Langkahku yang terasa sangat berat sepulang dari kuliah, terhenti saat melihat Noni sedang berlari-lari kecil di lapangan bola, dari gawang selatan ke arah gawang utara, kemudian kembali ke gawang selatan, begitu seterusnya. Sementara, adiknya Ismail yang berusia sekitar lima tahun melompat-lompat di sudut lapangan. Ke duanya tampak kelelahan, tapi Noni masih saja berlari dan Ismail terus melompat. Mereka kenapa?
Kuarahkan langkah ke lapangan bola. Sekalipun payung menaungiku dari panas terik siang ini, namun hawa panas kentara sekali. Keringat terasa mengalir di kulit, apalagi sepasang adik-kakak itu, dengan baju panjang yang mereka kenakan, tanpa pelindung panas, tentu saja peluh lebih membanjiri badan ke duanya.
"Non, ngapain?" sorakku berdiri di sebelah Ismail. Noni mengangkat tangannya memberi isyarat, tunggu sebentar.
"Kak, udah dong ... capek, nih." Rengekan Ismail akhirnya memutar tubuh Noni ke arah kami berdiri. Nafasnya tersengal-sengal, pun dengan Ismail.

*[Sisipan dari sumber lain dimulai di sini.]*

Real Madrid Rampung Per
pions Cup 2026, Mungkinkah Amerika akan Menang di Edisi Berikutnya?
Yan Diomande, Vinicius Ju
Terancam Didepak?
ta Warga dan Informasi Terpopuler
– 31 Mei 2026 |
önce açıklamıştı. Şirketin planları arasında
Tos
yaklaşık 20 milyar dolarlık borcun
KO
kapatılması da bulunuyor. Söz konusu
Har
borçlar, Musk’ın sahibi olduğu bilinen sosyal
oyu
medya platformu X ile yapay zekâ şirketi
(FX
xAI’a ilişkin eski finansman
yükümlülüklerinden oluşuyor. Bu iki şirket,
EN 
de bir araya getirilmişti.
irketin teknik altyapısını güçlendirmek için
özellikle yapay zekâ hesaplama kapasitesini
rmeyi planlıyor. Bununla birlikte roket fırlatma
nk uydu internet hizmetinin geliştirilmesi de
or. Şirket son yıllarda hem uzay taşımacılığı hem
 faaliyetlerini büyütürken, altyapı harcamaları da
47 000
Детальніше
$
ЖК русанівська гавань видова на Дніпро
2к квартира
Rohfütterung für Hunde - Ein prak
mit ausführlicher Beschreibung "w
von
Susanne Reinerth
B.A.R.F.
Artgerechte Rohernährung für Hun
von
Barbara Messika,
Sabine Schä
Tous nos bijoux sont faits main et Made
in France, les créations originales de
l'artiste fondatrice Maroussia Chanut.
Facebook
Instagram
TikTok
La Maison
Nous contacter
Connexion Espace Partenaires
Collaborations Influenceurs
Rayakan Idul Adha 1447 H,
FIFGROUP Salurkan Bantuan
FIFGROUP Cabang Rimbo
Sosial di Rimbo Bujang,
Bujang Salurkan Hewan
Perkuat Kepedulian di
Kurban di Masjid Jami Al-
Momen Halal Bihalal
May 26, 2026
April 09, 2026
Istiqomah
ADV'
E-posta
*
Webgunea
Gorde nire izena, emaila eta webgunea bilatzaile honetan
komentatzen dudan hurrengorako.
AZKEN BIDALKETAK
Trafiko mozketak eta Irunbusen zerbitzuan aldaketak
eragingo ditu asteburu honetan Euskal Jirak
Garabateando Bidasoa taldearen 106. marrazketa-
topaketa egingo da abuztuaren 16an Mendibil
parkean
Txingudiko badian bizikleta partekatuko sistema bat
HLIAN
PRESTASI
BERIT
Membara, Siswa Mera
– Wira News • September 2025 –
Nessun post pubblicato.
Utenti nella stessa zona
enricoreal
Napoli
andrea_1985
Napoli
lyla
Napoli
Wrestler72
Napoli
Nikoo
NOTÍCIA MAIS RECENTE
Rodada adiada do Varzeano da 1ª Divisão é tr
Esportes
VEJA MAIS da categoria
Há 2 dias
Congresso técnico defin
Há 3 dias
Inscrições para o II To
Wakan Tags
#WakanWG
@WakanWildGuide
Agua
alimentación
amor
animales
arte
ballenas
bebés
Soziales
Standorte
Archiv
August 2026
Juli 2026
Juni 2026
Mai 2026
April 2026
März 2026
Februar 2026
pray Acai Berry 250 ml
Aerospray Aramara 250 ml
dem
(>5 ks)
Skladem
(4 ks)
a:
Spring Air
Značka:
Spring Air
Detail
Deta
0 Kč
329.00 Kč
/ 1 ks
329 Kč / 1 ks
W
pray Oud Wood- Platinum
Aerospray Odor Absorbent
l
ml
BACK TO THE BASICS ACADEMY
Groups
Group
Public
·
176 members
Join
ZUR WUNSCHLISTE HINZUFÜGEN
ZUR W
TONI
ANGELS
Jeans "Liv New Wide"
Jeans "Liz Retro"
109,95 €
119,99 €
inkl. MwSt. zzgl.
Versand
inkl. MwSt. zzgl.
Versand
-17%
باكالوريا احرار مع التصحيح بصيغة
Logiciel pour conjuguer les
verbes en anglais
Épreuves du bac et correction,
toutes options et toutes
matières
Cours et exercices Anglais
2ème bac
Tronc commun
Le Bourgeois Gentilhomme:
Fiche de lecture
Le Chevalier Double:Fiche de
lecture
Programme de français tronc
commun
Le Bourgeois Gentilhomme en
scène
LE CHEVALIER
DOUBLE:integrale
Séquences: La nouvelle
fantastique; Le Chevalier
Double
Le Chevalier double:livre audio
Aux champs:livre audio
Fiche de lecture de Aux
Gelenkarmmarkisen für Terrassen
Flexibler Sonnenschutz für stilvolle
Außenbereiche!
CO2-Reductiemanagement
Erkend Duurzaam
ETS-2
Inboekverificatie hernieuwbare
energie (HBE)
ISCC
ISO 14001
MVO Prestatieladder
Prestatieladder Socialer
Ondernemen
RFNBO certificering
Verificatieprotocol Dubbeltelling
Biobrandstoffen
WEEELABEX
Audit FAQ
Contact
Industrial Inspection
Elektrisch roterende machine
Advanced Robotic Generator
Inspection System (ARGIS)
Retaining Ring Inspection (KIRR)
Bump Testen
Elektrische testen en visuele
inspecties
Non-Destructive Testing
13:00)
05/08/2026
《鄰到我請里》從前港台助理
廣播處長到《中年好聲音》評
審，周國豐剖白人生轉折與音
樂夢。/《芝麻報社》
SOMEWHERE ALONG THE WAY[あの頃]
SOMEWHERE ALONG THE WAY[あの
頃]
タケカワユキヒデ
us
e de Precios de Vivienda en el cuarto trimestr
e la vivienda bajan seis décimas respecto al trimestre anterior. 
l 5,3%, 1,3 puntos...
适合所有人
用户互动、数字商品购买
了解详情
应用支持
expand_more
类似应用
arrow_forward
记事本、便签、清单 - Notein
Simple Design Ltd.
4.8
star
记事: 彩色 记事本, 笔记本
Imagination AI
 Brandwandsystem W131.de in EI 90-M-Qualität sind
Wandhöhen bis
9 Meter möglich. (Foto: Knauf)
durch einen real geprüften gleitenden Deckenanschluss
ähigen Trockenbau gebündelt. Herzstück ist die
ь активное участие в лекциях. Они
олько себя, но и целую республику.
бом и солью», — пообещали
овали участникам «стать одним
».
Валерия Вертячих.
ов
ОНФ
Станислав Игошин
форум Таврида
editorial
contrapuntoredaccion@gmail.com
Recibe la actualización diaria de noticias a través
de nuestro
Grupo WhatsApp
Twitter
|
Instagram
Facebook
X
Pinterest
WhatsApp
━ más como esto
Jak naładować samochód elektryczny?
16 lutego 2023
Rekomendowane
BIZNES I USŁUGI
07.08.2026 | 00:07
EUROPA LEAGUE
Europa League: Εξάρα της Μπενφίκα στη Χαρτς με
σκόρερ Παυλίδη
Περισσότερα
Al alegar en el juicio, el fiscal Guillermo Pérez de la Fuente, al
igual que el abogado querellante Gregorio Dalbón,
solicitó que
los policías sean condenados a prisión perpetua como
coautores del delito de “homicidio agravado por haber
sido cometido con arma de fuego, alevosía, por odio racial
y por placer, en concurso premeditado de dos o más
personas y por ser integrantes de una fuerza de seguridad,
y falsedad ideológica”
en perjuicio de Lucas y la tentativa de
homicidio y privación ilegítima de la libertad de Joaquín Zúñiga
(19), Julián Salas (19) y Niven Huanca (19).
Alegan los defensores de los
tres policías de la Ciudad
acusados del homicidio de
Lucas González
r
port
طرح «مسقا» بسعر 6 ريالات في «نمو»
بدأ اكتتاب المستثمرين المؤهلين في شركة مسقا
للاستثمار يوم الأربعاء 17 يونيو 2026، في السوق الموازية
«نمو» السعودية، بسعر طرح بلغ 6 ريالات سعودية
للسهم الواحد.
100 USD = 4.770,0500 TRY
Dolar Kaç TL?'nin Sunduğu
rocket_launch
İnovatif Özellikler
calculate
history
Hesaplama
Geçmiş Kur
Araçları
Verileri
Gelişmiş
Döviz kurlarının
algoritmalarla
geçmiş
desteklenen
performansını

Aku menyerahkan minuman gelas yang kudapat dari seminar di kampus tadi ke pada Ismail. Tanpa sedotan, air kemasan itu habis setengahnya oleh Ismail. Lalu, sisanya diminun Noni yang sudah selunjuran di pasir.
Aku ikut duduk di sebelah Ismail yang bahkan sudah merebahkan badannya. "Olah raga kok tengah hari gini, sih, Non?" tanyaku berulang sambil memposisikan payung melindungi tiga badan.
"Aku benaran ingin jadi Siti Hajar, Fi. Bukankah bunda Hajar berlari-lari kecil dulu barulah zam zam muncul?" ujarnya dengan mata penuh harap.
Zam-zam? Dahiku berkerut mendengar jawabannya. Sejenak mencoba mencerna maksud dari gadis berdarah campuran itu. "Jadi, Ismail kamu suruh melompat-lompat biar muncul air, gitu?"
Noni mengangguk-angguk dengan wajah lugunya. Astaga, hampir saja tawaku meledak, tapi mengingat mereka sedang memperdalam keislaman, segera aku menutup mulut. "Gak gitu juga kali, Non."
Perempuan bernetra abu-abu itu memiringkan kepalanya demi mendengar penjelasan dariku yang katanya ilmu agamaku jauh lebih dalam dari padanya yang mualaf. Padahal, akupun baru hijrah belum satu tahun ini.
"Ingin menjadi bunda Hajar, cukup meneladani sikapnya, bukan melakukan apa yang pernah dikerjakannya. Lagian, ya, zam zam itu keluar bukan karena hentakan kaki nabi Ismail, tapi malaikat jibril yang menancapkan tongkatnya di dekat kaki nabi Ismail, tentunya atas izin Allah."
"Aku pikir karena hentakan kaki nabi Ismail yang menendang-nendang," ujarnya sambil terkekeh mengingat apa yang disuruhnya pada Ismail. Kami berdua melihat Ismail yang ternyata sudah tertidur, kasihan.
Noni melakukan lari-lari kecil seperti bunda Hajar bukan tanpa alasan. Sudah hampir dua bulan ini, hujan tak turun. Warga mulai kesulitan air bersih, sungai yang mengalir di ujung kampungpun mulai mengering. Kami tidak tahu, apakah musim kemarau sudah waktunya, atau ... karena kami, di sini, sudah terlalu jauh dariNya.